In jedem Sience Fiction-Film dominieren bewegte Bilder die Werbeflächen auf öffentlichem Grund. Die digitale Zukunft der Werbeanzeigen auf den Strassen, im Zügen, Bussen und Trams, in Warenhäusern und deren Tiefgaragen, an Tank- und Haltestellen scheint besiegelt – aber für viele noch weit entfernt. Tatsächlich aber wird die Zukunft von der Realität langsam aber sicher eingeholt. Eine der treibenden Kräfte hinter dieser Entwicklung ist unsere Tochterfirma salescreen. Zusammen mit unseren internationalen Produktionspartnern und als aktives Mitglied des Branchenverbands bringen auch wir dem Plakat das Laufen bei.

Ferngesteuerte Werbewirkung

Die Vorteile digitaler Werbeposter liegen auf der Hand: die Emotionalität der bewegten Bilder, die dramaturgischen und didaktischen Möglichkeiten, der Aufmerksamkeitswert eines leuchtenden Bildschirms, die brillanten Farben … welches Plakat kann da schon mithalten. Der werbestrategisch besondere Vorteil liegt jedoch in der flexiblen Steuerung der Adscreens über ein zentrales Cockpit. Während knusprige Croissants sinnvollerweise in den Morgenstunden digital ausgeliefert werden, weckt ein Kino-Trailer eher am Abend das Interesse.

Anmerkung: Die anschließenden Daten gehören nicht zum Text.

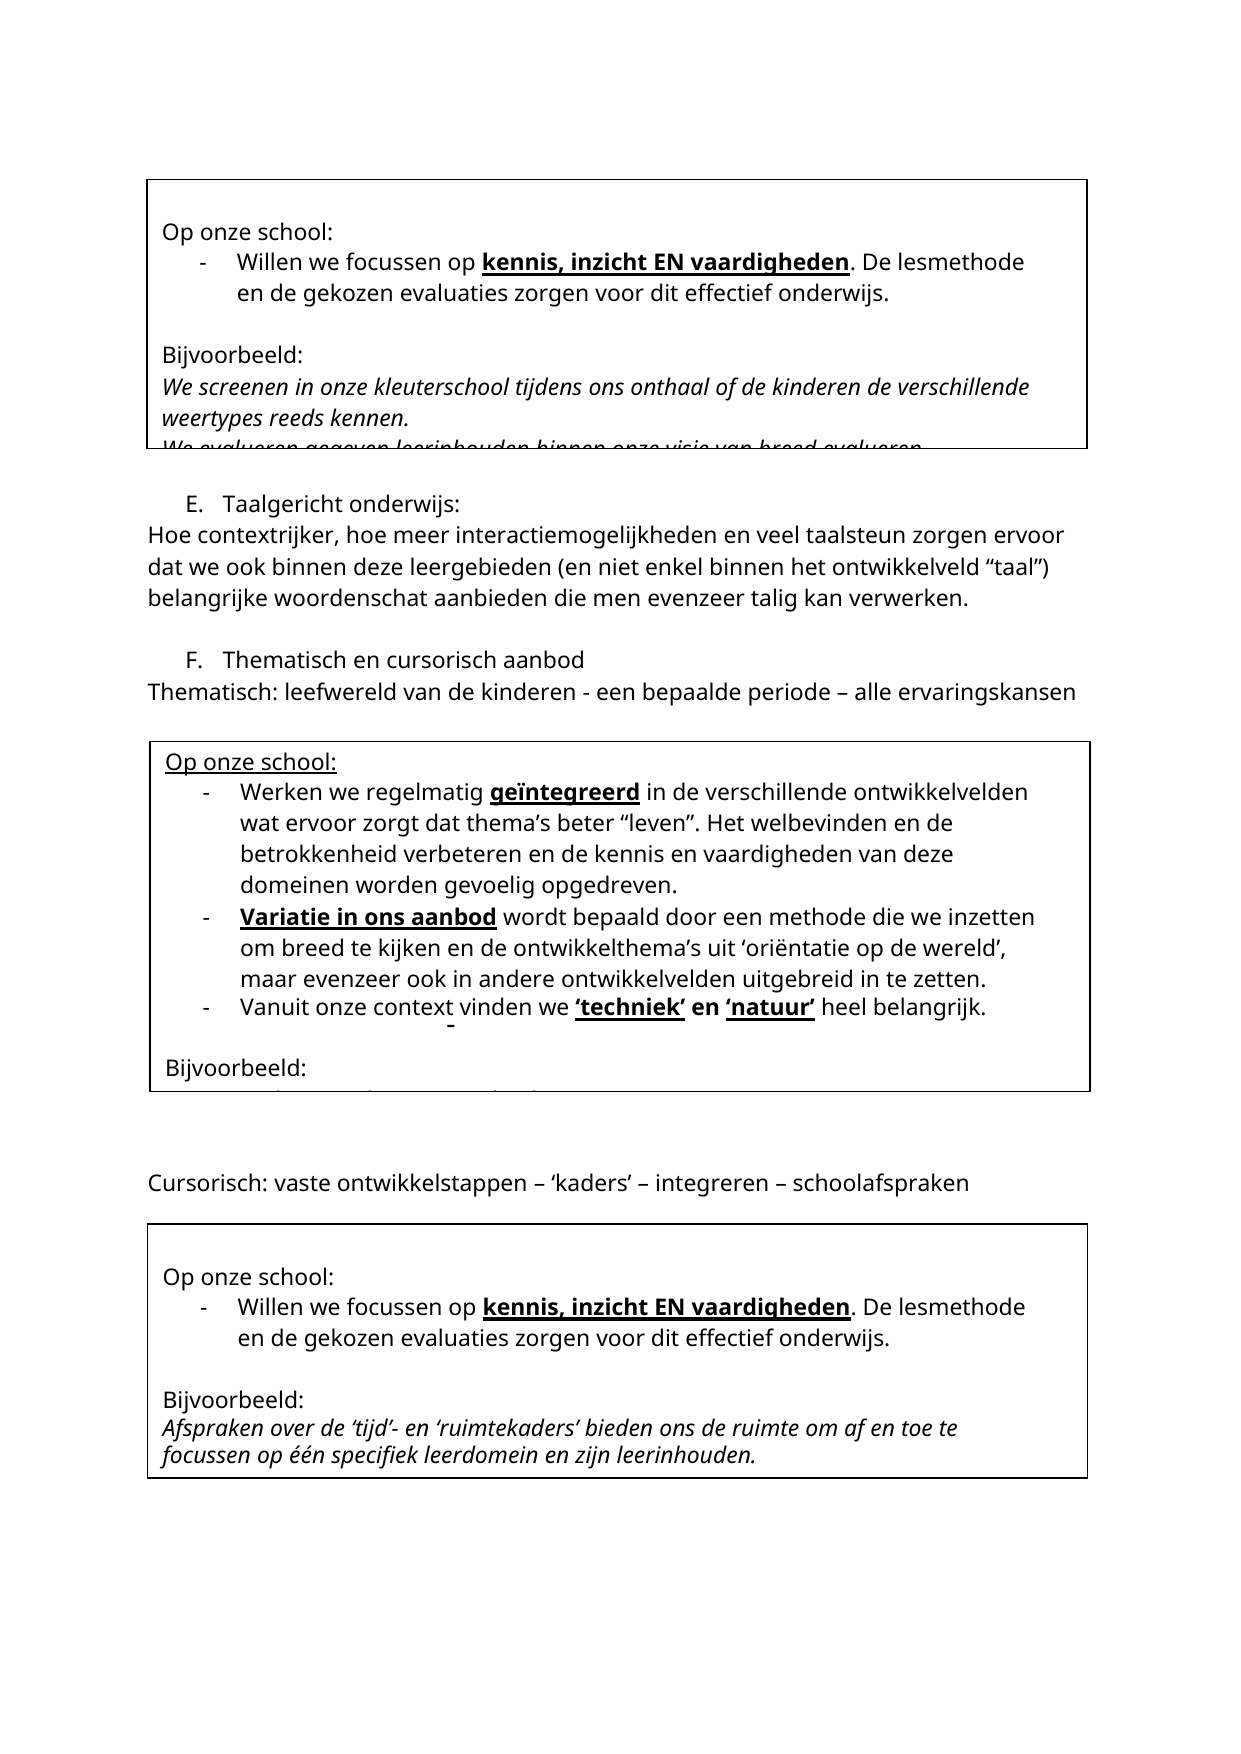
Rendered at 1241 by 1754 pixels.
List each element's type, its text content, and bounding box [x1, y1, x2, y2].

text Cursorisch: vaste ontwikkelstappen – ‘kaders’ – integreren – schoolafspraken [147, 1167, 1101, 1198]
text Thematisch: leefwereld van de kinderen - een bepaalde periode – alle ervaringskansen [147, 676, 1101, 707]
text Hoe contextrijker, hoe meer interactiemogelijkheden en veel taalsteun zorgen ervoor dat we ook binnen deze leergebieden (en niet enkel binnen het ontwikkelveld “taal”) belangrijke woordenschat aanbieden die men evenzeer talig kan verwerken. [147, 519, 1077, 613]
list Taalgericht onderwijs: [185, 488, 1101, 519]
list Thematisch en cursorisch aanbod [185, 644, 1101, 675]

Jeder Screen ist theoretisch einzeln ansteuerbar und kann somit zielgenau zur lokalen Verkaufsförderung eingesetzt werden. Besonders attraktiv sind Adscreens bei Tankstellen, wie wir sie für Migrol und Shell grossflächig implementiert haben: Der Automobilist tankt nicht nur Benzin, sondern auf Augenhöhe mit den Adscreens auch gleich einige Kaufideen oder Imagebotschaften. Die Inhalte lassen sich dank Internetsteuerung in sekundenschnelle auswechseln, geografisch differenzieren oder orchestrieren, mehr und mehr auch in netzübergreifenden Pools.

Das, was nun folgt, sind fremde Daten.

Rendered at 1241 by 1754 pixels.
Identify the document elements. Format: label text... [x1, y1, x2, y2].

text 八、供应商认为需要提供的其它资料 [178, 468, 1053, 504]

Werbebranche hinkt hinter her

Aufgrund dieser herausleuchtenden Eigenschaften (die durch die Werbemittelforschung hinreichend bestätigt wurden) könnte man annehmen, die Werbeprofis würde sich um «Sendezeiten» auf diesen Screens reissen. Aber auch hier zeigt sich einmal mehr die erstaunlich konservative Grundhaltung der Werbebranche, die neue kommunikative Spielwiesen schon immer nur sehr zögerlich betreten hat. Die Entwicklung indessen ist nicht aufzuhalten. Jedes Unternehmen ist heute mehr denn je herausgefordert, neue technologische Errungenschaften rechtzeitig zu adaptieren und für den eigenen Marktvorteil zu nutzen – gerade in der Kommunikation. Die Werbe- und Mediaagenturen tun gut daran, dem Licht der Adscreens zu folgen, bevor ihre Kunden sich über ihre Mattscheibe wundern.